→ WORK ITEM:
Can you reproduce every one of the records below word for word, leaving out the pictures?

→ DATA RECORDS:

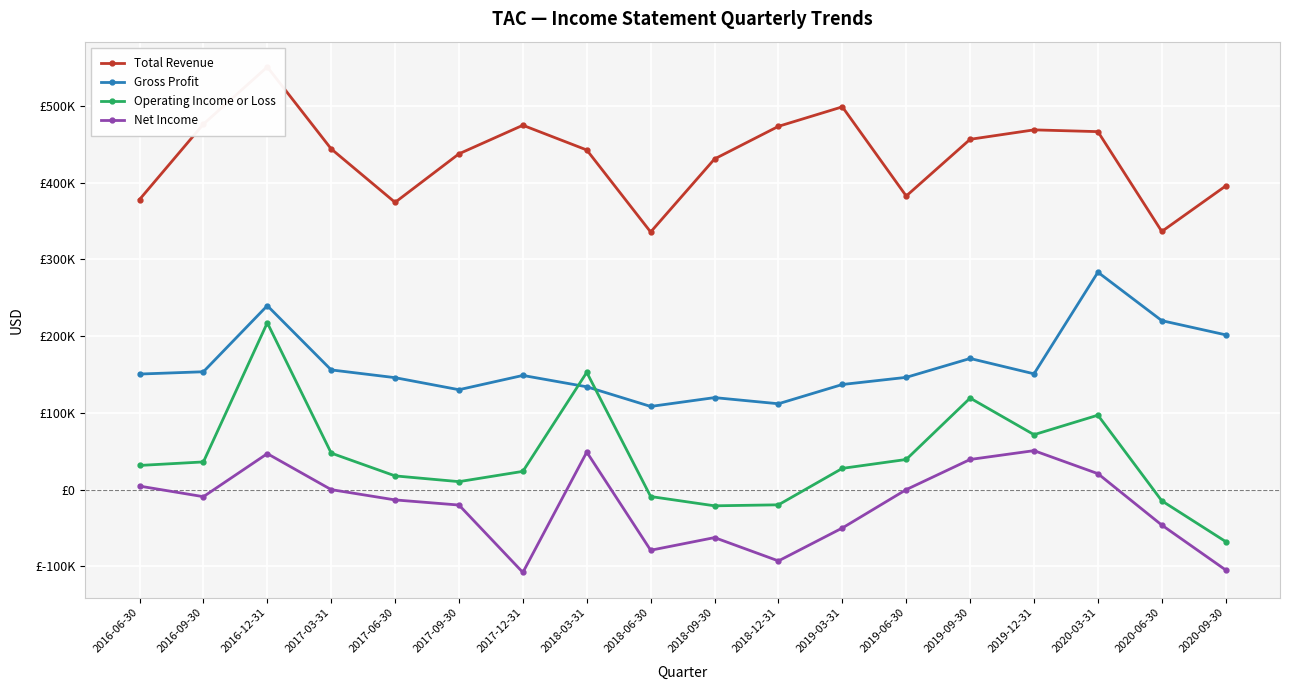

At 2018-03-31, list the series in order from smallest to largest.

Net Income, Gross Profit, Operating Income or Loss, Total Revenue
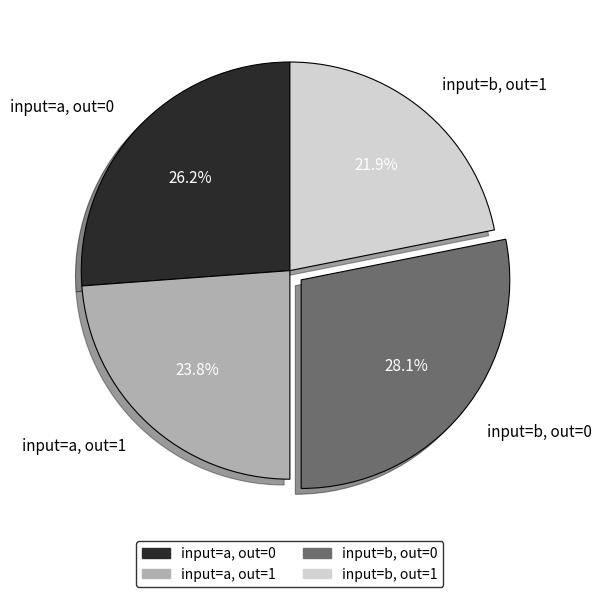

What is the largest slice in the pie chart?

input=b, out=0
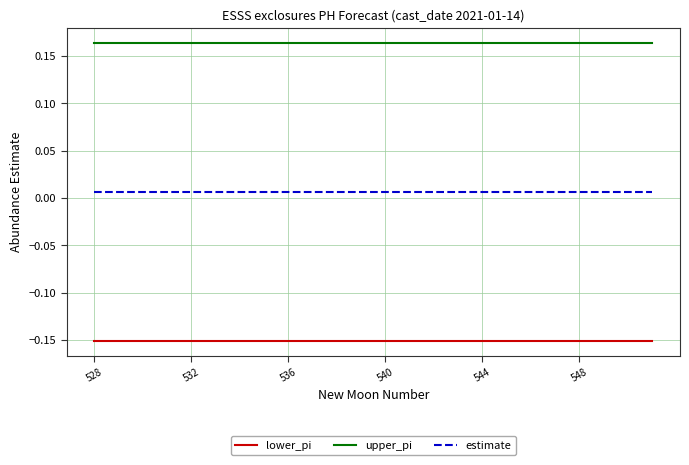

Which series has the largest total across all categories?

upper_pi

→ SOLUTION TO THIS PROBLEM:
At 2018-03-31, list the series in order from smallest to largest.

Net Income, Gross Profit, Operating Income or Loss, Total Revenue

What is the largest slice in the pie chart?

input=b, out=0

Which series has the largest total across all categories?

upper_pi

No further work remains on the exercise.